After the release of President Obama’s Fiscal Year 2017 budget proposal, the education world has been quick to dissect the education elements within the budget. Highlights include funding to turn around low-performing schools, support for a competitive grant program to redesign America’s high schools, and a request for a new program to promote greater socioeconomic integration within schools.

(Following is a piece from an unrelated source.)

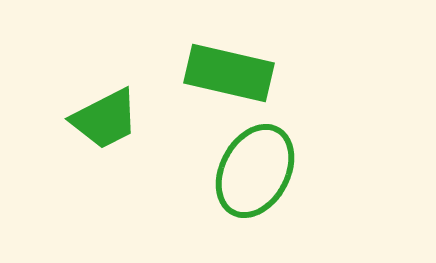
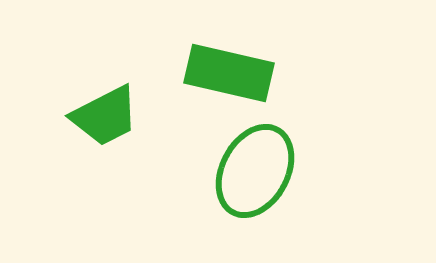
green trapezoid: moved 3 px up
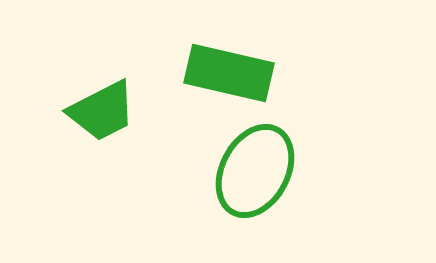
green trapezoid: moved 3 px left, 5 px up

In its coverage of the budget, Education Week’s Politics K-12 blog included a breakdown of the increases for programs that were “enshrined” in the Every Student Succeeds Act (ESSA), noting that the funds would be available to districts the first year the new law goes into effect, during the 2017-18 school year.  Check out their full budget analysis here:

The budget also includes a request for funding for “Stronger Together,” a new grant program to improve socioeconomic diversity in schools. More on that program and input from Acting Education Secretary John King in yesterday’s Dish:

Politico’s Morning Education did a brief compare and contrast of the passage of No Child Left Behind (NCLB) and George W. Bush’s subsequent budget proposal, versus the passage of ESSA and Obama’s budget proposal. President George W. Busk asked for an 11.5 percent increase in education spending in his 2002 budget after NCLB was passed in 2001, whereas Obama requested only a two percent increase to the Education Department in this 2017 budget. Politico’s Caitlin Emma says: “With ESSA focused on expanding state authority and limiting the federal role in education even as Obama tries to build his legacy, that’s not a big surprise – but it is a big difference.”

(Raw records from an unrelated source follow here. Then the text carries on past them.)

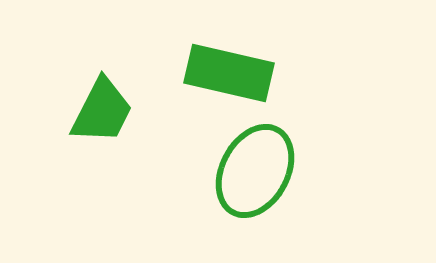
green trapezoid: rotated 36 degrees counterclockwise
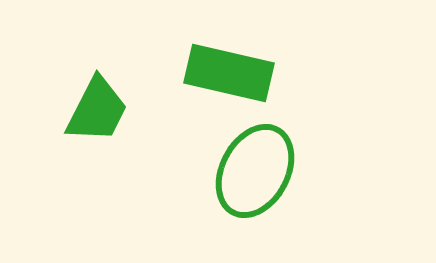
green trapezoid: moved 5 px left, 1 px up
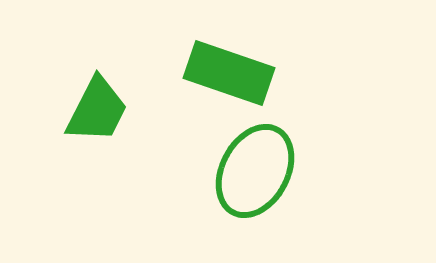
green rectangle: rotated 6 degrees clockwise
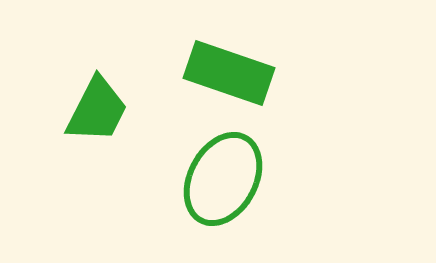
green ellipse: moved 32 px left, 8 px down
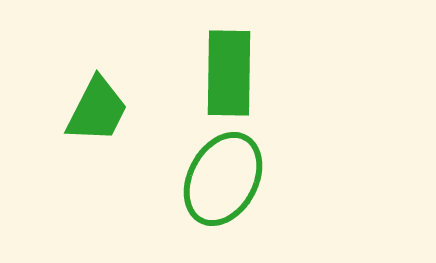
green rectangle: rotated 72 degrees clockwise
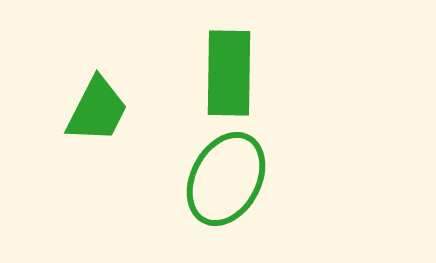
green ellipse: moved 3 px right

Alliance for Excellent Education President Gov. Bob Wise praised the Obama administration’s focus on high schools and the continued commitment evident in his 2017 budget, saying: “Throughout his administration, President Obama has made high school reform a priority. In his Fiscal Year 2017 budget, he continues this commitment by proposing a new $80 million Next Generation High Schools program while also setting aside $174 million for turning around low-performing schools, including high schools with graduation rates at or below 67 percent.”

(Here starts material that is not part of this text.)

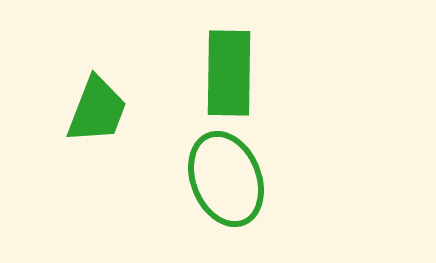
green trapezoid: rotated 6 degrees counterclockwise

In a statement, Wise emphasized the importance of the attention to low-performing high schools, even at a time when the national high school graduation rate is at an all-time high, explaining that “more than 4,000 students still drop out every school day. Additionally, students of color and students from low-income families continue to graduate from high school at rates much lower than white students.”

He continued: “Ensuring that more African American, Latino, and other students of color, as well as students from low-income families, earn their high school diploma is a critical first step to putting those individuals on a path to success. And because students of color and students from low-income families now represent the majority of the nation’s students, it is also a critical element of a growing national economy.”